A week after the radiar fiasco, we’d finally run short on a few supplies, so I had to do a grocery run. The place I needed to go to was pretty close to the Foundation base Zero had gone to, so I decided to leave him at the bunker. I didn’t need an upset Zero to drag around. On my way there were a lot more blobs than usual. One of them I kept seeing, but for some reason I assumed we were just going the same direction. When I finally got to the super market it was dusk, and a no-moon night. Because of this I decided to spend the night on the roof of the market.

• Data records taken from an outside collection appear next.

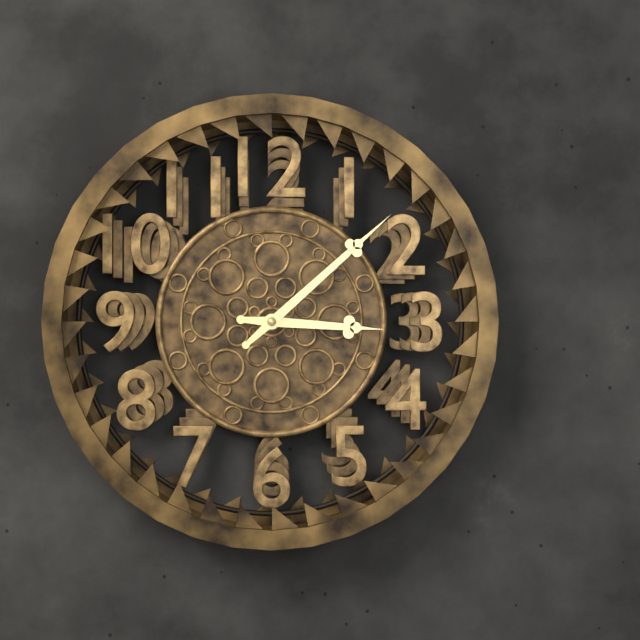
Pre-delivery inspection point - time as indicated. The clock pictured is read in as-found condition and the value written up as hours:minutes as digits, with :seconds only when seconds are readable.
3:08
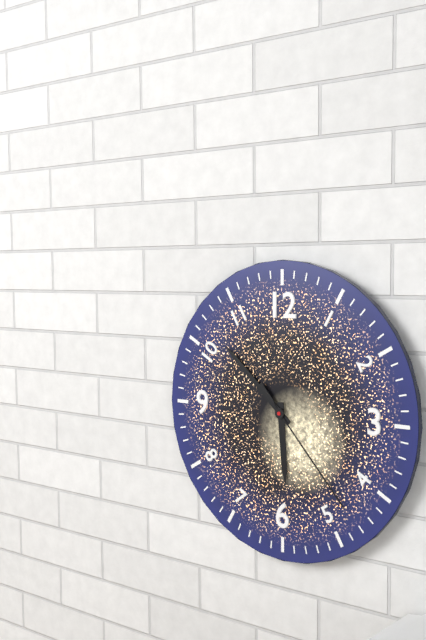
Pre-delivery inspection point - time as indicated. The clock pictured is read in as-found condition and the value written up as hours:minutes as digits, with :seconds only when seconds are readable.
5:52:23
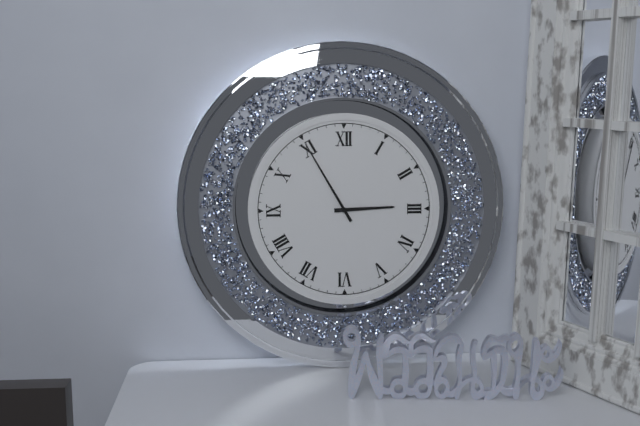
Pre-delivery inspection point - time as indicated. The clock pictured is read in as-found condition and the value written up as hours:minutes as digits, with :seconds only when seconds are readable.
2:55
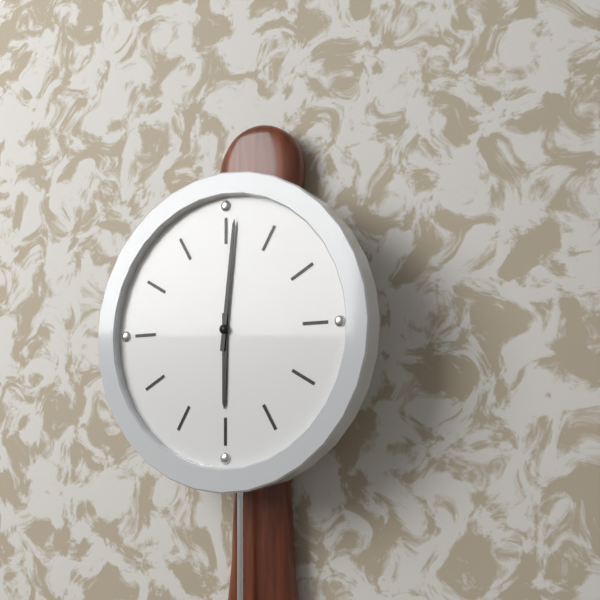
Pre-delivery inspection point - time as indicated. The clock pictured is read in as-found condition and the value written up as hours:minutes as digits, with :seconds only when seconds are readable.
6:01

I stayed up drawing for a while. I rarely got the chance to draw landscapes due to the murderous blobs roaming around and the fact that it was impossible to draw with gloves on. I couldn’t even go draw most nights because the moonlight was just reflected sunlight. So
no-moon nights were my only chance to draw huge landscapes. I was drawing a few buildings when I spotted that strange blob that had been following me earlier. I decided it was a lot more interesting than a run down tattoo parlor, so I started sketching it. I started with a rough outline then got to work: every curve of melted flesh, every mouth that once spoke kind words, every unclaimed plait of hair that a parent had once gently taken and done up. Then I got to the far right side of the blob and saw something that messed me up. I saw Zero.
A melted, deformed Zero, but Zero none-the-less. At that point I thought I was hallucinating from exhaustion, so I went straight to sleep. The next moning the blob was gone so I assumed it was just a dream. I ran home at the speed of light. But on the way back I got to thinking. Zero didn’t want what I wanted. It made me sad, yea, but why did he want it now?

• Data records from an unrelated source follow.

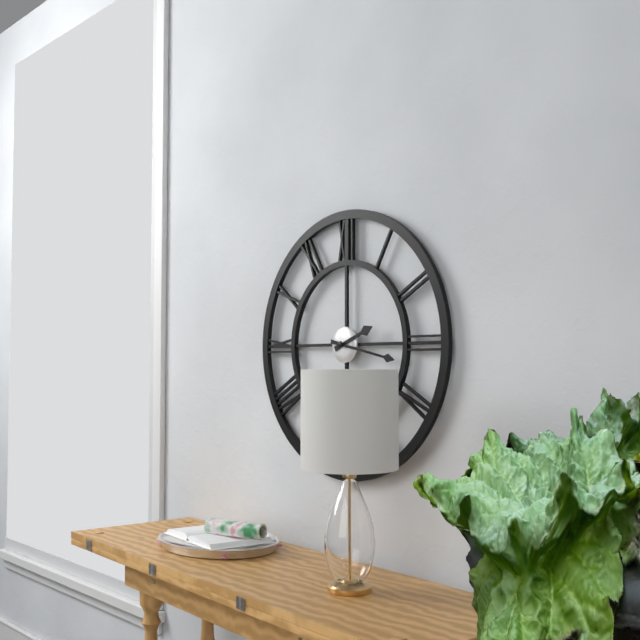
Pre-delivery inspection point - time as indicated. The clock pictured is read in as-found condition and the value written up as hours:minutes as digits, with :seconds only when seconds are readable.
2:17
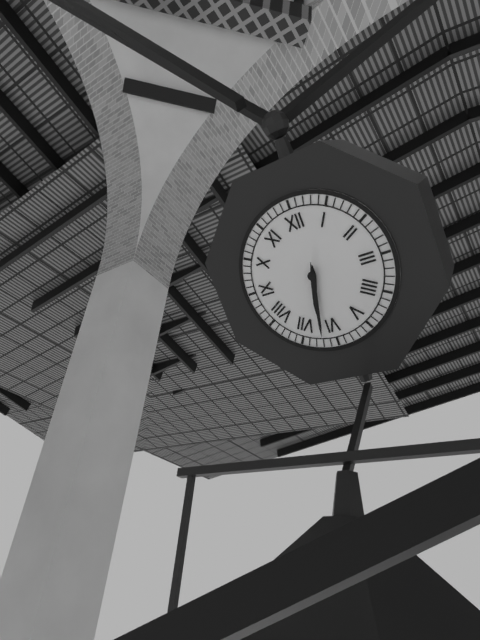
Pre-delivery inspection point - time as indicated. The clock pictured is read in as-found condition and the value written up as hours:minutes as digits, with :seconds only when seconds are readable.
6:32
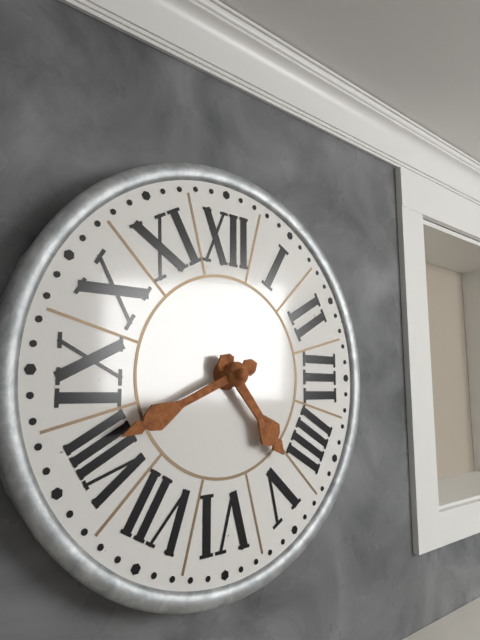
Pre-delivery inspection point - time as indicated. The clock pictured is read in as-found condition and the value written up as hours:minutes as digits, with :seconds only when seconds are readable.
4:41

The second I got back to the bunker I called for Zero, and he came right out. I asked him what happened inside the Foundation base. He said looking around. I asked him if he was going to keep at his radiar. He said he didn’t know. I asked him if he was going back out any time soon. He said he didn’t want to go out again. He- he said he was done fighting. That he was tired, and all he wanted now was- was to live out the rest of his days with me in the bunker, happy and free. Then I suddenly remembered it all. I never found Zero at that base. He died before I could save him. It really was his body in the blob I saw that night. Let’s just say I- I cried a lot yesterday. But today- today’s a new day, and… my last day. Now that my mind isn’t pretending that Zero’s here, I’ve finally decided what I’im gonna do. The blob that was following me is close by and… I think I’m going to finally gonna do what I need to do. To be with Zero, ya-know? So, I hope that, if anyone ever finds this recording, just know I’m- I’m sorry. I’m sorry I wasn’t strong enough. Ah- look, the sunrise. It’s beautiful.